Cet endroit au charme désuet est resté intact depuis plus d’un siècle. Depuis le boisement du site – tel qu’il a été prévu par le naturaliste Antoine Risso et ses successeurs, François Bottieri et le baron Louis Milonis de Touet –, de nombreuses espèces exotiques ont survécu. Des générations entières de Niçois sont montées au château pour se reposer sur le gazon, pique‐niquer sous les oliviers ou simplement se balader entre les ormes et les frênes à fleurs. Les amoureux dissimulent leurs ardeurs dans les recoins les plus reculés. Joueurs de pétanque, apprentis acrobates, adeptes du yoga, se donnent rendez‐vous sous les pins parasol et les chênes verts de la colline. Les étrangers profitent du spectacle qui s’ouvre à leurs yeux, avant de poser devant la cascade artificielle achevée en 1887 et alimentée en eau de la Vésubie. Les plus fainéants se rendent à la buvette du sommet – le meilleur point de vue sur les toits de la vieille ville – à bord du petit train touristique.

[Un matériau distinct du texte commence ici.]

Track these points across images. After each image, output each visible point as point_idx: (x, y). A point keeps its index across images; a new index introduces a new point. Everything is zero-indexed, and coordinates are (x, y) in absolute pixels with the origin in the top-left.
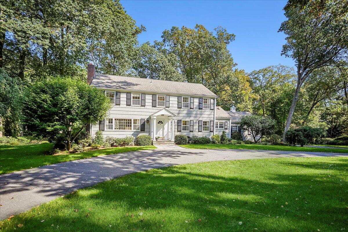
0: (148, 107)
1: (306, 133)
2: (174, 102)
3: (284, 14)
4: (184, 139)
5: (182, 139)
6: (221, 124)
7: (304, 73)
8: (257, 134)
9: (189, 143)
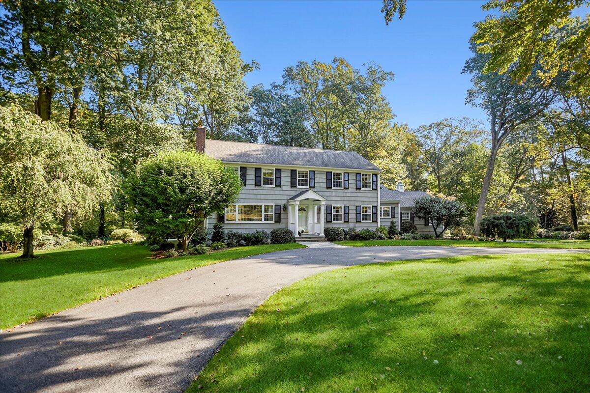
0: (285, 188)
1: (510, 221)
2: (321, 180)
3: (469, 48)
4: (339, 234)
5: (335, 233)
6: (386, 211)
7: (501, 132)
8: (438, 225)
9: (345, 239)
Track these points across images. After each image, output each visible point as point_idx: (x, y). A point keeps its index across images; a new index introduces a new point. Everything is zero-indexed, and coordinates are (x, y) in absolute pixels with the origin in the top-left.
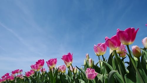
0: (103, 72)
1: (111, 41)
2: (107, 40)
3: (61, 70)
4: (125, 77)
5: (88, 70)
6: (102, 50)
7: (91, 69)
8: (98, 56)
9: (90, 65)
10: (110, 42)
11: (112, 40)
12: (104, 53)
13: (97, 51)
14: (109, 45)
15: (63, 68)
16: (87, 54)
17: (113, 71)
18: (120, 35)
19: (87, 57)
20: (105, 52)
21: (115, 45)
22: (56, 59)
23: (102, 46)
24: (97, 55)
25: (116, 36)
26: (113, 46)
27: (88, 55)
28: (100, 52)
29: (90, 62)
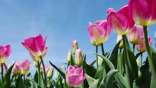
0: (100, 75)
1: (116, 17)
2: (109, 13)
3: (20, 68)
4: (134, 84)
5: (71, 68)
6: (101, 32)
7: (76, 68)
8: (96, 47)
9: (77, 61)
10: (114, 19)
11: (118, 16)
12: (104, 40)
13: (92, 34)
14: (113, 24)
15: (24, 65)
16: (75, 42)
17: (113, 70)
18: (133, 5)
19: (73, 46)
20: (107, 38)
21: (124, 25)
22: (8, 47)
23: (102, 25)
24: (94, 45)
25: (127, 7)
26: (119, 26)
27: (77, 44)
28: (98, 37)
29: (78, 56)
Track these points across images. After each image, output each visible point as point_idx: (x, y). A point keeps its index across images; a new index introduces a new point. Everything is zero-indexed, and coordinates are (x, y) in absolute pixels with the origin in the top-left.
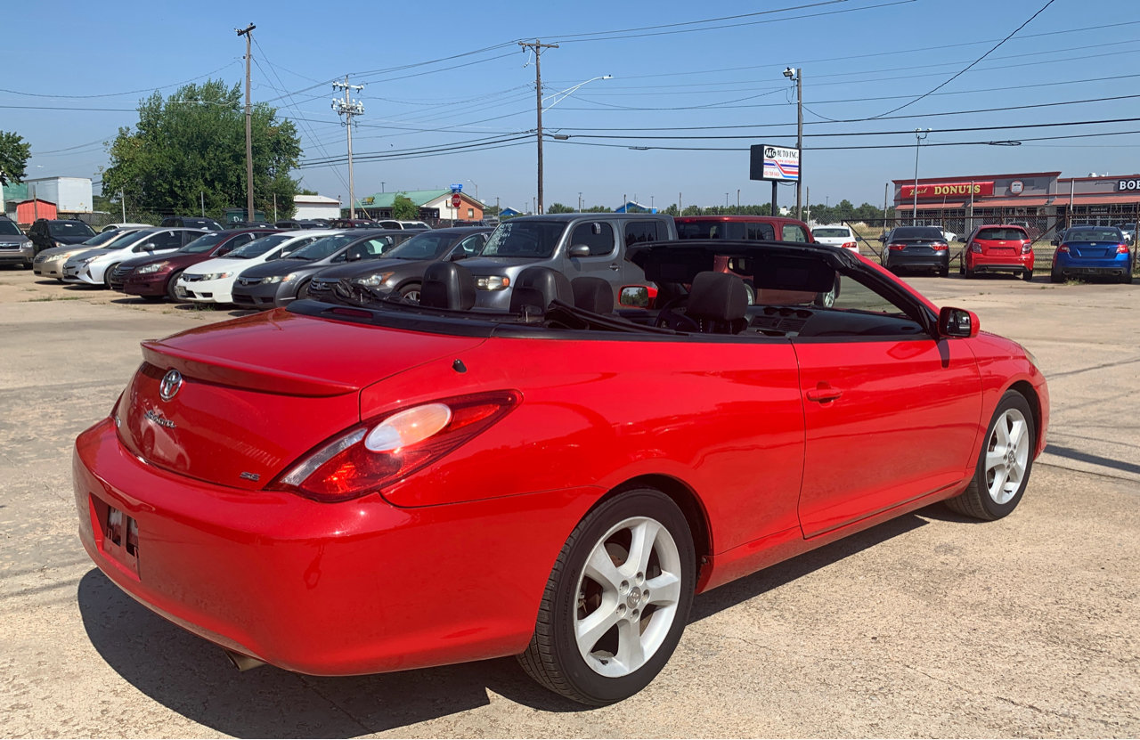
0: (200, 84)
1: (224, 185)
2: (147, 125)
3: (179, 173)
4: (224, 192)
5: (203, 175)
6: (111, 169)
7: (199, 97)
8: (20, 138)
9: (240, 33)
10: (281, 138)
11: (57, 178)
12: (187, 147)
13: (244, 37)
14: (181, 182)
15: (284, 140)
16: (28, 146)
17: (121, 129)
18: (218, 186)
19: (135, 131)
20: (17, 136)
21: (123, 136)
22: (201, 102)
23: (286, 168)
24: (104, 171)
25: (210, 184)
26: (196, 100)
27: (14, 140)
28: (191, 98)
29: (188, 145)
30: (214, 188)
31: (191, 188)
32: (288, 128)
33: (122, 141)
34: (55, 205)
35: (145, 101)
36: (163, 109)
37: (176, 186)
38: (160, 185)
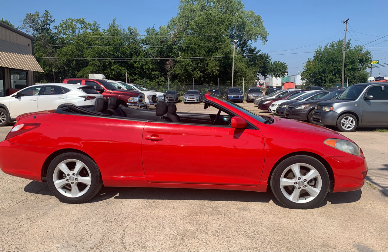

Mais, début avril 2016, le journal Nice-Matin se fit l’écho d’un projet de réaménagement du château, annoncé par la municipalité. On évoqua l’installation d’un ascenseur panoramique en verre, une autre conception de la grande esplanade et la construction d’une passerelle autour du site archéologique pour faciliter la compréhension des vestiges de l’ancienne citadelle.